Your instructions:
Write the full listing out again, word for word, but omit the pictures.
Content starts
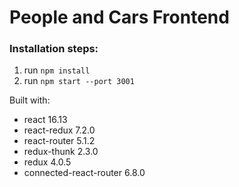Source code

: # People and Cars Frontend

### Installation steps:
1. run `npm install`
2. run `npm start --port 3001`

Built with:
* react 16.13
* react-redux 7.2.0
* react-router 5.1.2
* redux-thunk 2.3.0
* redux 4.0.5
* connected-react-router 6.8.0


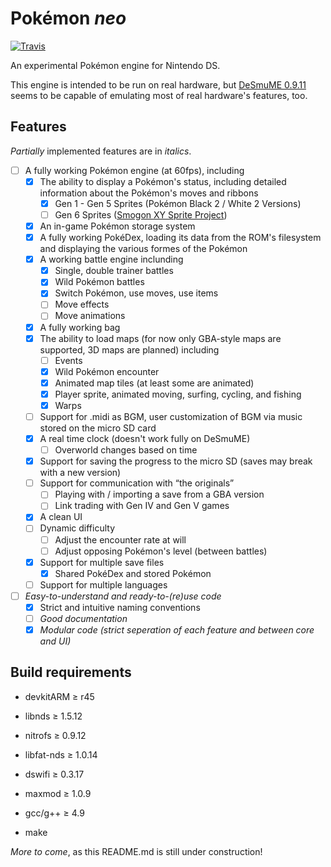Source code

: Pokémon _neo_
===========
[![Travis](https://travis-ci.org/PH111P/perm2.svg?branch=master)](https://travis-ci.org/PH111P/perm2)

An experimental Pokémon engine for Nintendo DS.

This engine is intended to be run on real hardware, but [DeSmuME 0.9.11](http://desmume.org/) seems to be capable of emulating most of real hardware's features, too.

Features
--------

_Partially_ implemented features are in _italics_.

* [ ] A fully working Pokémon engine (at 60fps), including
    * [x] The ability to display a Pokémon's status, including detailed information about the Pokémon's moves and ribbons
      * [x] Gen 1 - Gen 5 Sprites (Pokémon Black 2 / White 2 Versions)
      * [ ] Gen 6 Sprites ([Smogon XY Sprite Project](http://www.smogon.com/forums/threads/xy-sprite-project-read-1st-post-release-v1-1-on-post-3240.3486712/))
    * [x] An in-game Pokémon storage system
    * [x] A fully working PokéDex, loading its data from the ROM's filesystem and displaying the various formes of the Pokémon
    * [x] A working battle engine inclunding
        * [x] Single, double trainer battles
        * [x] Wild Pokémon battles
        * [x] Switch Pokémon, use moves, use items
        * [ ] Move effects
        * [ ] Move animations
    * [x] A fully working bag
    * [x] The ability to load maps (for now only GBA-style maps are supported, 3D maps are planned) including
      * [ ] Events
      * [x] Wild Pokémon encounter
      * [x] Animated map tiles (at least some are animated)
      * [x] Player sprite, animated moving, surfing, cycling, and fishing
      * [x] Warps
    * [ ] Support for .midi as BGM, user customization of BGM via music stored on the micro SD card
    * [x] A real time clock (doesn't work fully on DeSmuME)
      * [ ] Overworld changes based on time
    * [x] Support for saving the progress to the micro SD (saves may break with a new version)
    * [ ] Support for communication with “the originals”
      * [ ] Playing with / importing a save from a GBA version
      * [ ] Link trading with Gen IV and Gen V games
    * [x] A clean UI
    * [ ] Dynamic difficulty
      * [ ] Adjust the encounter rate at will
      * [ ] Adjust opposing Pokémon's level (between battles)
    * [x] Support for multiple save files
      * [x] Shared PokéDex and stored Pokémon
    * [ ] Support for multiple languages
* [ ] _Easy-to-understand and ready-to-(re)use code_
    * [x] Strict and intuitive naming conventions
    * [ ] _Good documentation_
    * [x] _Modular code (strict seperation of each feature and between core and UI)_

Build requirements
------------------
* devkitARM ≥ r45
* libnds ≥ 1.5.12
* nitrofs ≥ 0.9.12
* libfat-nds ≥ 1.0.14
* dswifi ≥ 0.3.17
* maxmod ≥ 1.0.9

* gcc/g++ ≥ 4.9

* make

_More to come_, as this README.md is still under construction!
Content ends
Solution for this problem:
Source code

: # People and Cars Frontend

### Installation steps:
1. run `npm install`
2. run `npm start --port 3001`

Built with:
* react 16.13
* react-redux 7.2.0
* react-router 5.1.2
* redux-thunk 2.3.0
* redux 4.0.5
* connected-react-router 6.8.0


Source code

: Pokémon _neo_
===========
[![Travis](https://travis-ci.org/PH111P/perm2.svg?branch=master)](https://travis-ci.org/PH111P/perm2)

An experimental Pokémon engine for Nintendo DS.

This engine is intended to be run on real hardware, but [DeSmuME 0.9.11](http://desmume.org/) seems to be capable of emulating most of real hardware's features, too.

Features
--------

_Partially_ implemented features are in _italics_.

* [ ] A fully working Pokémon engine (at 60fps), including
    * [x] The ability to display a Pokémon's status, including detailed information about the Pokémon's moves and ribbons
      * [x] Gen 1 - Gen 5 Sprites (Pokémon Black 2 / White 2 Versions)
      * [ ] Gen 6 Sprites ([Smogon XY Sprite Project](http://www.smogon.com/forums/threads/xy-sprite-project-read-1st-post-release-v1-1-on-post-3240.3486712/))
    * [x] An in-game Pokémon storage system
    * [x] A fully working PokéDex, loading its data from the ROM's filesystem and displaying the various formes of the Pokémon
    * [x] A working battle engine inclunding
        * [x] Single, double trainer battles
        * [x] Wild Pokémon battles
        * [x] Switch Pokémon, use moves, use items
        * [ ] Move effects
        * [ ] Move animations
    * [x] A fully working bag
    * [x] The ability to load maps (for now only GBA-style maps are supported, 3D maps are planned) including
      * [ ] Events
      * [x] Wild Pokémon encounter
      * [x] Animated map tiles (at least some are animated)
      * [x] Player sprite, animated moving, surfing, cycling, and fishing
      * [x] Warps
    * [ ] Support for .midi as BGM, user customization of BGM via music stored on the micro SD card
    * [x] A real time clock (doesn't work fully on DeSmuME)
      * [ ] Overworld changes based on time
    * [x] Support for saving the progress to the micro SD (saves may break with a new version)
    * [ ] Support for communication with “the originals”
      * [ ] Playing with / importing a save from a GBA version
      * [ ] Link trading with Gen IV and Gen V games
    * [x] A clean UI
    * [ ] Dynamic difficulty
      * [ ] Adjust the encounter rate at will
      * [ ] Adjust opposing Pokémon's level (between battles)
    * [x] Support for multiple save files
      * [x] Shared PokéDex and stored Pokémon
    * [ ] Support for multiple languages
* [ ] _Easy-to-understand and ready-to-(re)use code_
    * [x] Strict and intuitive naming conventions
    * [ ] _Good documentation_
    * [x] _Modular code (strict seperation of each feature and between core and UI)_

Build requirements
------------------
* devkitARM ≥ r45
* libnds ≥ 1.5.12
* nitrofs ≥ 0.9.12
* libfat-nds ≥ 1.0.14
* dswifi ≥ 0.3.17
* maxmod ≥ 1.0.9

* gcc/g++ ≥ 4.9

* make

_More to come_, as this README.md is still under construction!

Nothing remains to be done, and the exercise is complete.